3 frozen bananas
1.5 cups frozen berries or mango
3 scoops protein powder
4-5 tablespoons peanut butter
4-6 cups of milk
Blend until even consistency.
For foods:
Pork Shoulder/Butt--almost every kind of pork sausage is made from this. high calorie with protein.
Bacon
Lamb
Ground Beef
Chicken Thighs
Last edited by tzanghi; 05-24-2012 at 11:24 AM.
Thanks for all the recommendations people
100 gr oats
200 ml milk
160 gr curd
30 gr or more mixed protein powder
20 gr walnutoil
20 gr honey
1 banana
water
The Carlos Special
Milk
Vanilla Protein
Banana
Avocado
Honey (optional)
Plenty of options in there to adjust calories/fat/sugar to your needs.
If you're lactose, you can take a supplement to make you not lactose.
3-5 raw eggs
2-3 cups milk
assorted frozen fruit mix
1 big scoop hemp seed protein powder
bunch of chia seeds
peanut butter (optional)
honey (optional)
awesome shake
1/3 whey 1/3 egg white 1/3 casien powder, called the skip mix. Add whole milk and natural peanut butter.
Just started a few weeks ago though I've been ramping up milk consumption for awhile. Here's my jam.
Half gallon to whole gallon of whole milk. Each and every day. At least half a gallon a day. Some days I also throw in a quart of chocolate milk but either as a change of pace or for recovery. TruMoo makes excellent chocolate milk for nutrition as well as taste value.
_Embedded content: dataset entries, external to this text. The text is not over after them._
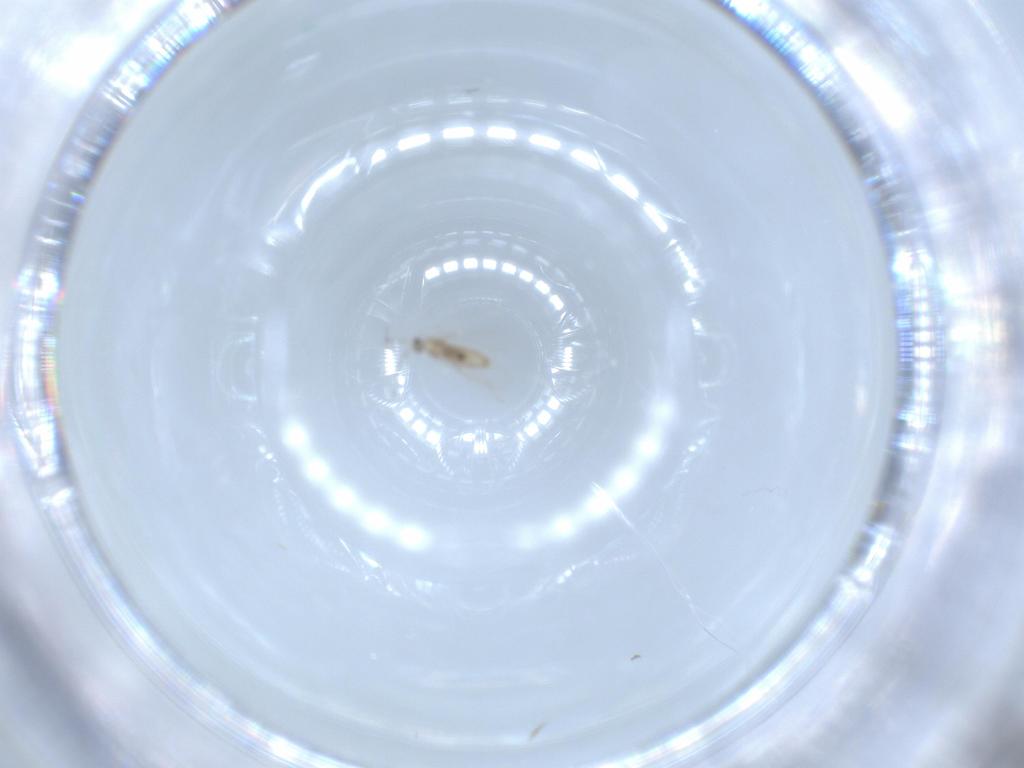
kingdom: Animalia
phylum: Arthropoda
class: Insecta
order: Diptera
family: Cecidomyiidae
Bacon and eggs. Lots of this. At work I get 4-5 egg omelets with bacon, cheese and various veggies, and some bacon on the side. At home I cook up 4-6 eggs in bacon grease with cheese piled ontop. 4-6 strips of bacon.
Red meat and beef whenever possible. Lately this has been lots of burgers. If you're going for quick gains, hit up McD's for the McDoubles and so forth. Don't do this every day but a few times a week probably won't hurt.
Peanuts, cashews, etc. I don't like salted peanuts but I can tear up unsalted peanuts. Bananas were mentioned. And of course everything mentioned in this thread is legit too. I've been trying to keep it simple because I work ever-shifting hours (24x7 shift job, changes constantly) and I live with 3 people in an apt with different sleep schedules so cooking is sporadic at best.
But with the milk consumption, the fistfuls of peanuts, spoonfuls of PB, bananas, bacon/eggs and burgers, I'm hitting ~3500 calories most days if I'm not lazy about it. Not bad for a guy whose drivers license has him at 103. I currently am at 126. A month ago when ramping up milk I was hovering around 117. Been skinny for life but changes are comin.'
Congrats on the gains. Whats your target weight?